焼津市立総合病院に労基署が是正勧告 ! (令和6年10月3日.朝日新聞)
「医師に協定超える休日労働焼津市立総合病院が医師に労使協定(36協定)を超える休日労働をさせていたとして、島田労働基準監督署が是正勧告をしていたことがわかった。
病院は労務管理が不十分だったとして、紙で管理していた出退勤記録を2月から電子化し、時間外労働など就業情報を全職員がいつでも確認できるようにするなどの改善報告を労基署に出したという。
是正勧告が出たのは昨年11月。医師の労使協定では「1カ月の休日労働は3日以内」としていたが、昨年4月以降、これを超えて働かせていたケースがあったという。

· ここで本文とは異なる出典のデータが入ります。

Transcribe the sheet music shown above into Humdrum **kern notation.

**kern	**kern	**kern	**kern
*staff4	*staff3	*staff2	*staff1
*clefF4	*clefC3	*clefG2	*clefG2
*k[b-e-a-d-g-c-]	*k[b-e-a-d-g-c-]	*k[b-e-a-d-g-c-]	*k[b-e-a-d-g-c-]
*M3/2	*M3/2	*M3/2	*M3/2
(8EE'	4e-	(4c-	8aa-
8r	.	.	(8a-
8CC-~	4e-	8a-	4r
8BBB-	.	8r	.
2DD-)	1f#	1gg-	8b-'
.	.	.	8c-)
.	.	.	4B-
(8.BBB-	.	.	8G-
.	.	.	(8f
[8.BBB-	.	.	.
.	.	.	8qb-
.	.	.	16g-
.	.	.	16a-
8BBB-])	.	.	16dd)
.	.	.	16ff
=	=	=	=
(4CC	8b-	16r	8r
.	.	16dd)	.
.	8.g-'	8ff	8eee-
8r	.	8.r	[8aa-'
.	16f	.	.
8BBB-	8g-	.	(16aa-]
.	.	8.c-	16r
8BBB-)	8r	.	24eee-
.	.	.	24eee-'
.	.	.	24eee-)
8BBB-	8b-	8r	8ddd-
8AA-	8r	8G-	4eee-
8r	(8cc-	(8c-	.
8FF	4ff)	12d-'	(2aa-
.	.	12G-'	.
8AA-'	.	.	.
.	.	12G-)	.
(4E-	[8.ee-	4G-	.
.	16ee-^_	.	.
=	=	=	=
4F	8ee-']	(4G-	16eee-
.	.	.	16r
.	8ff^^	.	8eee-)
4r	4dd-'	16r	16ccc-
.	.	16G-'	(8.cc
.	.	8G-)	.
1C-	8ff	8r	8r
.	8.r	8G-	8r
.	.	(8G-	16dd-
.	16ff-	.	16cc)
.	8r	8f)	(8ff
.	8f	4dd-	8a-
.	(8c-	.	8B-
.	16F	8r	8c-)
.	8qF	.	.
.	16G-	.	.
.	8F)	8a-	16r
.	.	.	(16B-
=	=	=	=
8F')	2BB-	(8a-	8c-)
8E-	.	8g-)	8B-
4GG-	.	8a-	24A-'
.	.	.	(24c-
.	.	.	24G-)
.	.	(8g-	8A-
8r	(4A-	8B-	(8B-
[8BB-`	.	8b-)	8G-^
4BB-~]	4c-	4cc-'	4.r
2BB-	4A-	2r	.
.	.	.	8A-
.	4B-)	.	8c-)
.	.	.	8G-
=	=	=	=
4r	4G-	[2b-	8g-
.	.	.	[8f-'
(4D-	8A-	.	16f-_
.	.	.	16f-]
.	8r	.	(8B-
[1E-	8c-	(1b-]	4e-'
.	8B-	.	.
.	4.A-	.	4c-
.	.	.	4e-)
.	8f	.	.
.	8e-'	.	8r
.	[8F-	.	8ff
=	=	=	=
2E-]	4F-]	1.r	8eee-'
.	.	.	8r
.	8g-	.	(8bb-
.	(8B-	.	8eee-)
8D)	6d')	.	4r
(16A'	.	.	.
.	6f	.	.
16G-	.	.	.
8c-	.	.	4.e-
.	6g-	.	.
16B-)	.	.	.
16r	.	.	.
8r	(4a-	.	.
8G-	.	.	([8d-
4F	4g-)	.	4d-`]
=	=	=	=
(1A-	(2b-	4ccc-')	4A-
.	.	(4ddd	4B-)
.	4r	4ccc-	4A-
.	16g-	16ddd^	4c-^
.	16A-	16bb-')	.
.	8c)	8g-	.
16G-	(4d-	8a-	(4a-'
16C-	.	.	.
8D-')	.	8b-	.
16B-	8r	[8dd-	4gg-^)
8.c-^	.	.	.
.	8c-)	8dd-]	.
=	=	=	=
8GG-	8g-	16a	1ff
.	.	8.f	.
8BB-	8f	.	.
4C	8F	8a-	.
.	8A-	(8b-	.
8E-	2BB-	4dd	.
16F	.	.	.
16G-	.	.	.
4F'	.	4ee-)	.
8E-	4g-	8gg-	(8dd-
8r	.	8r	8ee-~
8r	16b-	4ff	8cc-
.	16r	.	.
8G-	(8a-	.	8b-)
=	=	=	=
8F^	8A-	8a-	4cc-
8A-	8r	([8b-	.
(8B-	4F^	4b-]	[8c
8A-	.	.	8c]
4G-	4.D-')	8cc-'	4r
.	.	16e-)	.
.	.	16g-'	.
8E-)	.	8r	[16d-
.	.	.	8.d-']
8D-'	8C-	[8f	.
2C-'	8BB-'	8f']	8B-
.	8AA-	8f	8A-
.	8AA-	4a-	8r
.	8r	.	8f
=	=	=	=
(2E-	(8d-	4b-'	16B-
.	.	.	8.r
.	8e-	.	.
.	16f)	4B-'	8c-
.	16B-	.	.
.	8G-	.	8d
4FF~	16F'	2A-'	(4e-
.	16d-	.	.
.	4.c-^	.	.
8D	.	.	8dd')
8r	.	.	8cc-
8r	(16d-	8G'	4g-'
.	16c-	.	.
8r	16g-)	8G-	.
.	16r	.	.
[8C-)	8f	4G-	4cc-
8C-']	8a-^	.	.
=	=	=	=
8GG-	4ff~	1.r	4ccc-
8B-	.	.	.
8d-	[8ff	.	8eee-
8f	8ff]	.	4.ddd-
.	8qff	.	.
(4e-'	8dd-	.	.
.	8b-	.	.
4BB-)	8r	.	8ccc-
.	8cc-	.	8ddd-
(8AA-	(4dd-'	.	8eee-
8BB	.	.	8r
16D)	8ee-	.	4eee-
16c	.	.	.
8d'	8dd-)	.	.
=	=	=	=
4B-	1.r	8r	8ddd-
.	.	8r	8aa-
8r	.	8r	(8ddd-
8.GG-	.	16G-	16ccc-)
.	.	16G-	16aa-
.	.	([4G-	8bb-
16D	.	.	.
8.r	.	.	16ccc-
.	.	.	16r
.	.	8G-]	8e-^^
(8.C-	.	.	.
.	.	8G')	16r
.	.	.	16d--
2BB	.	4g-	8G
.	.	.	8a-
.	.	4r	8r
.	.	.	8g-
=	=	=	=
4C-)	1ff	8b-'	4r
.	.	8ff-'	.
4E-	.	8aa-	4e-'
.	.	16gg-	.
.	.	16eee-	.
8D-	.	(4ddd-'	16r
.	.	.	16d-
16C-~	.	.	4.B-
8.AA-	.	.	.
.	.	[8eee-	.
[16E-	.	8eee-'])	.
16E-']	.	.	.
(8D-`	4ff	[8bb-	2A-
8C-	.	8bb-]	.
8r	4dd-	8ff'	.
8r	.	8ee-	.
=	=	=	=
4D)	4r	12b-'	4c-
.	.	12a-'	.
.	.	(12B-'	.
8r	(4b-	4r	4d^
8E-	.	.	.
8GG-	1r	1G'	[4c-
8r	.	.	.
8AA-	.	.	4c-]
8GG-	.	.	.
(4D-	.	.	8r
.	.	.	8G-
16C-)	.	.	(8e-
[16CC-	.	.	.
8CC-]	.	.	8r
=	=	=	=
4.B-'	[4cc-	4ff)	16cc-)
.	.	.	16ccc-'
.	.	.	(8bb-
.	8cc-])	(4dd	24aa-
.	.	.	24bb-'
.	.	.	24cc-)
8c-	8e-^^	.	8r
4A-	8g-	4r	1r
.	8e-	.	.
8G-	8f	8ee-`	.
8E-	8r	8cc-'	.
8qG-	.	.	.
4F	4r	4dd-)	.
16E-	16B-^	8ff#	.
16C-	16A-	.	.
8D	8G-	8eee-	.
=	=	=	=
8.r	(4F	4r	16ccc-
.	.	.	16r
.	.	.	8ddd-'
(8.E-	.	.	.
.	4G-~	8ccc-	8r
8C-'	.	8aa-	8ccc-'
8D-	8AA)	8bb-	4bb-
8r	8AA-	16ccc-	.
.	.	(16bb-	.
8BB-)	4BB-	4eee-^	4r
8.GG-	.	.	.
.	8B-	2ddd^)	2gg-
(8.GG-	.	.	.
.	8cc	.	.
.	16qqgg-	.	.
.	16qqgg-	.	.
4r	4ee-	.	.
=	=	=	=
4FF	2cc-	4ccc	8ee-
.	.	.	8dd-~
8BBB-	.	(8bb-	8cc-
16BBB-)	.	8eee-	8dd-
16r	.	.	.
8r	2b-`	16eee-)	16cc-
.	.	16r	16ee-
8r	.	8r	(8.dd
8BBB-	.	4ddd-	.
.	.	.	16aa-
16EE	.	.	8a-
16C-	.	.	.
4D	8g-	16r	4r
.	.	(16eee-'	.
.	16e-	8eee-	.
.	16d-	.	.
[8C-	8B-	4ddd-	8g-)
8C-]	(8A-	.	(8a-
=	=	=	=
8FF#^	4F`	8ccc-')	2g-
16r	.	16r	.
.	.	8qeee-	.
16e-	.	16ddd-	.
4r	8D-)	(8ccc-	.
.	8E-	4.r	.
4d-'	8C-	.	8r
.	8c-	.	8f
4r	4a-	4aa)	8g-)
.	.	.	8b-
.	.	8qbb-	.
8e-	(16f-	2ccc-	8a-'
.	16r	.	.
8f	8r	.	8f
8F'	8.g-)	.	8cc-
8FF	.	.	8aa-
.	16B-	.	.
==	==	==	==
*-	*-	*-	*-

病院によると、このほかに、救急外来での宿直勤務はあらかじめ労基署の許可を取れば「労働時間ではない」とみなされるが、法令で定めた基準を超えて働かせている可能性があると指摘を受けた。病院は「職種や時間帯などで労働実態が異なる」としたうえで「詳しく調べて必要な対応を検討する」と労基署に伝えたという。」
焼津市立総合病院に対する是正勧告に関するコメント
今回、焼津市立総合病院が労働基準監督署(労基署)から是正勧告を受けた問題は、医療機関の労務管理がいかに複雑かつ重要であるかを浮き彫りにしています。特に医師という高度専門職の労働条件については、患者の命を守るという責任と、労働者としての権利のバランスをどのように取るべきかが常に問われています。本件では、「36協定」という労働基準法に基づく協定を超えた休日労働が確認されており、病院側の労務管理の不備が指摘されました。この問題は、医療の質と医師の労働環境の健全さの両立という課題を再認識させられます。
医師の働き方改革の現状と課題
医師の働き方改革は、2024年4月から本格的に開始されていますが、本件はその改革の難しさを物語っています。医師の業務は計画的に管理することが難しく、救急対応や緊急手術など不規則な勤務が避けられないという現実があります。医療従事者、とりわけ医師の過重労働は、単に本人の健康に影響を与えるだけでなく、医療の安全性にも直結します。過労による判断ミスや集中力の低下が患者の安全にリスクを及ぼす可能性は否定できません。労働基準法はすべての労働者に等しく適用されますが、医療現場においてその運用が適切に行われていない場合、法制度の見直しや新たな枠組みの検討が必要となります。
病院の改善策の評価
病院は今回の是正勧告を受けて、労務管理の改善に取り組む姿勢を示しており、紙媒体で管理していた出退勤記録を電子化するなどの対策を講じたとされています。電子化によって職員が自身の労働時間を可視化できることは、透明性の向上につながる重要な一歩です。ただし、労務管理システムの導入はあくまで手段であり、実効性を高めるためには病院の運用体制の整備も不可欠です。病院が指摘するように、職種や時間帯ごとに労働実態が異なる場合、柔軟な労務管理の仕組みが求められます。特に宿直勤務などの特殊な勤務形態については、法令に従った運用を徹底する必要があり、あらかじめ労基署の許可を取得するだけでなく、実態に即した勤務条件の調整が重要です。
是正勧告の意義と今後の展望
労基署による是正勧告は、単なる指摘にとどまらず、医療機関が抱える根本的な問題に向き合う契機となるべきです。病院は「必要な対応を検討する」と表明していますが、単なる法令遵守の域を超え、働きやすい職場環境を構築するための具体的なアクションが求められます。医師の労働環境を改善することは、ひいては地域医療の質の向上にもつながるでしょう。また、今回のケースは他の医療機関にとっても貴重な教訓となり得ます。医療従事者の過労問題は全国的な課題であり、各地の医療機関が一体となって取り組むべきテーマです。
結論
焼津市立総合病院に対する是正勧告は、労務管理の改善だけでなく、医師の働き方改革の一環として捉えるべき重要な問題です。労基署の指摘を受けて病院が迅速に対応することは評価されるべきですが、真に持続可能な医療現場を構築するためには、さらなる取り組みが必要です。今後、医療の安全と医師の労働環境が両立する仕組みを確立することが、日本全体の医療改革においても不可欠な課題と言えるでしょう。